Quote: Rebecca Solnit

Leave the door open for the unknown, the door into the dark. That’s where the most important things come from, where you yourself come from, and where you will go. Three years ago I was giving a workshop in the Rockies. A student came in bearing a quote from what she said was the pre-Socratic philosopher Meno. It read, “How will you go about finding that thing the nature of which is totally unknown to you?” I copied it down, and it has stayed with me since. The student made big transparent photographs of swimmers underwater, and hung them from the ceiling with the light shining through them, so that to walk among them was to have the shadows of swimmers travel across your body in a space that itself came to seem aquatic and mysterious.
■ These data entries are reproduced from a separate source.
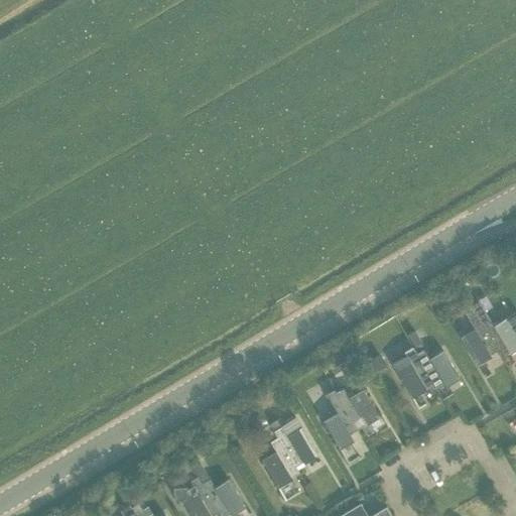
[(478,300),(471,304),(497,350),(501,357),(509,352),(510,354),(515,350),(515,312),(494,326),(478,300)]
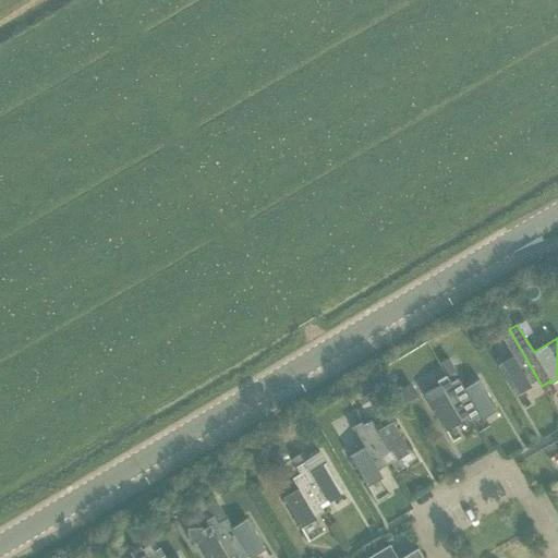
[(530,384),(537,378),(509,329),(500,335),(512,355),(498,365),(517,396),(531,386),(530,384)]
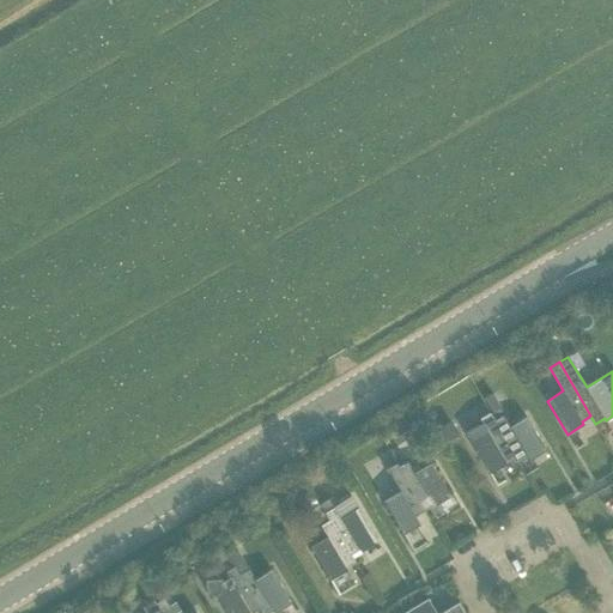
[(502,406),(493,393),(485,398),(493,411),(502,406)]
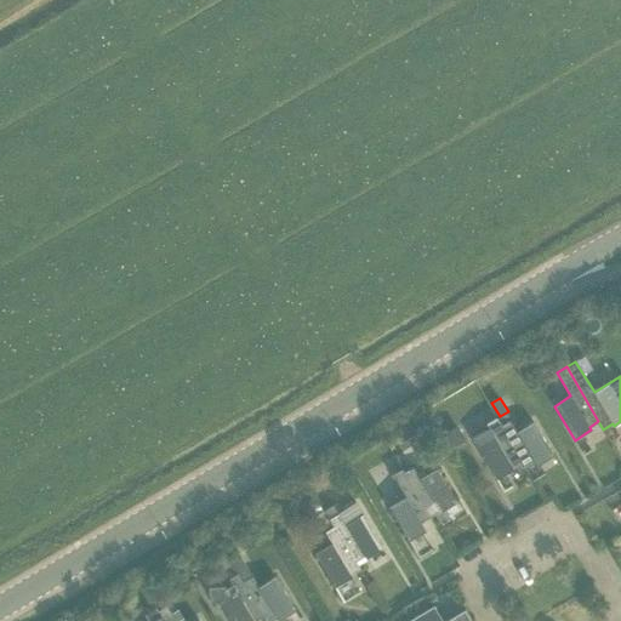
[(489,429),(472,438),(496,479),(513,469),(512,467),(522,461),(501,426),(496,419),(486,425),(489,429)]
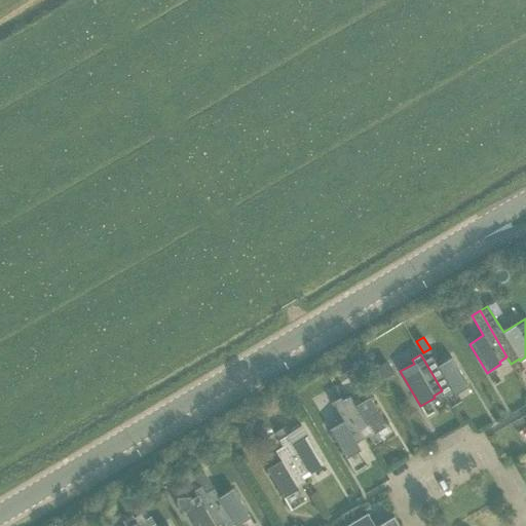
[(431,357),(424,361),(442,390),(445,397),(453,391),(454,393),(468,386),(452,358),(438,366),(431,357)]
The question she carried struck me as the basic tactical question in life. The things we want are transformative, and we don’t know or only think we know what is on the other side of that transformation. Love, wisdom, grace, inspiration - how do you go about finding these things that are in some ways about extending the boundaries of the self into unknown territory, about becoming someone else?

Certainly for artists of all stripes, the unknown, the idea or the form or the talk that has not yet arrived, is what must be found. It is the job of artists to open doors and invite in prophesies, the unknown, the unfamiliar; it’s where their work comes from, although its arrival signals the beginning of the long disciplined process of making it their own. Scientists too, as J. Robert Oppenheimer once remarked, “ live always at the ‘edge of mystery\ - the boundary of the unknown.” But they transform the unknown into the known, haul it in like fishermen; artists get out into the dark sea.